Relationship Debt: Johnson v. Johnson

 

Whilst married, Craig and Maria Johnson enjoyed funding running to millions of dollars from what amounted to a private bank: the Abel Trust; a family trust controlled by Craig’s father.  On divorce, legal argument whether various Trust transactions were gifts or loans led to further argument whether Trust loans Maria was never aware of were relationship debts.

After a 25 year marriage, the two had acquired a substantial portfolio of assets beyond their family home including an apartment at a Fiji resort, a chain of pre-schools, an interest in a kiwifruit operation in China and units in a hedge fund called the Carpe Diem Absolute Return Fund managed by Craig, formerly a banker with National Bank.

Argument over what assets were or were not relationship property was eventually sorted by agreement.  Responsibility for debts was the next sticking point.

When determining value of relationship property, funds from Abel Trust identified as relationship debts could be deducted from relationship assets.  This would see Maria notionally liable for a half share of any Abel Trust funding considered relationship debt.

Maria argued funds advanced to Craig from Abel Trust were not loans, they were gifts.  The High Court was told of a two-tier arrangement: interest was charged on Trust funding advanced for commercial operations; funding for personal expenditure by Craig and Maria was interest free, repayable on demand.  There was no expectation that demand would ever be made, Maria said.  They were de facto gifts, she said.

Both the High Court and the Court of Appeal ruled that even if there were a possibility on demand loans might later be forgiven, wording was critical.  In their relationship property dispute, any advance in the form of a loan, on demand or not, was to be treated as a loan, not a gift.         

Maria then argued there was no clear paper trail for $3.6 million of Trust lending such that she didn’t know what lending was being used for what purposes.  Craig and the Trust were arbitrarily allocating funding to such purposes as house renovations counting this funding as a relationship debt, she alleged.

Forensic analysis of Trust accounting records managed to track most payments.

The source of some $550,000 spent on renovations to their family home including installation of a swimming pool, much of the work done decades previously, proved particularly contentious.  The Court of Appeal allowed only half this cost as a relationship debt owed Abel Trust.  The passage of time, the lack of records and the context justified this arbitrary result, the court ruled.

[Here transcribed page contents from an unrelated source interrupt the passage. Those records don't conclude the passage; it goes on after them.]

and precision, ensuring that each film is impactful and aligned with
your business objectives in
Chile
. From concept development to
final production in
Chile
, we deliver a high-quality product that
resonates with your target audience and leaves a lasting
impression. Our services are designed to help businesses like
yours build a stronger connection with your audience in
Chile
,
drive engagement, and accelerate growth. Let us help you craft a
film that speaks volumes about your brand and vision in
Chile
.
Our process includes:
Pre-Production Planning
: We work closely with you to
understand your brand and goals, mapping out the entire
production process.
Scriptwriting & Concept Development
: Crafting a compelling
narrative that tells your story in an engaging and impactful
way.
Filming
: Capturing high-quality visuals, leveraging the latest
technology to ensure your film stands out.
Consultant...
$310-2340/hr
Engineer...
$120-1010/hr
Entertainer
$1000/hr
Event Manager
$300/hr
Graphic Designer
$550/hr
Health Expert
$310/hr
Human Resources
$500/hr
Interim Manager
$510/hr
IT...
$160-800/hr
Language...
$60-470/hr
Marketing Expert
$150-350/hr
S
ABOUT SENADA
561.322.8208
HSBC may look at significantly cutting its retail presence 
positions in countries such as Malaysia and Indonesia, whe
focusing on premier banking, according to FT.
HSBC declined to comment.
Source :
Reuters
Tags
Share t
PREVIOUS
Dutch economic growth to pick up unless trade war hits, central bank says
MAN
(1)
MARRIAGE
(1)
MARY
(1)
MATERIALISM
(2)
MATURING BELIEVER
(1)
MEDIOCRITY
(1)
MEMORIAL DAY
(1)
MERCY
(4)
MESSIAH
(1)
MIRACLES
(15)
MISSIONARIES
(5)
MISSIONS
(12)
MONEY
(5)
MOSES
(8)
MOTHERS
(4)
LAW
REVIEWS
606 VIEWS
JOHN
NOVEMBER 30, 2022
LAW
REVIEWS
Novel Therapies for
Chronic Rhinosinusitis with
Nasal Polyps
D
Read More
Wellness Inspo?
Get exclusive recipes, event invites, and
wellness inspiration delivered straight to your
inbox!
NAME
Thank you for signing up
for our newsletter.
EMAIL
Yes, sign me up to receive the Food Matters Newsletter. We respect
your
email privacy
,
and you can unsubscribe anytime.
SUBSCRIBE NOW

In addition, the court ruled some $600,000 advanced by Abel Trust for investment in offshore kiwifruit operations in China known as Global Hort was a relationship debt.  The two had agreed this investment was a relationship asset, albeit considered by both as being of little value.  Trust records clearly identified the flow of funds used to buy into Global Hort.  Since this asset was agreed to be a relationship asset, financing its purchase was a relationship debt, the court ruled.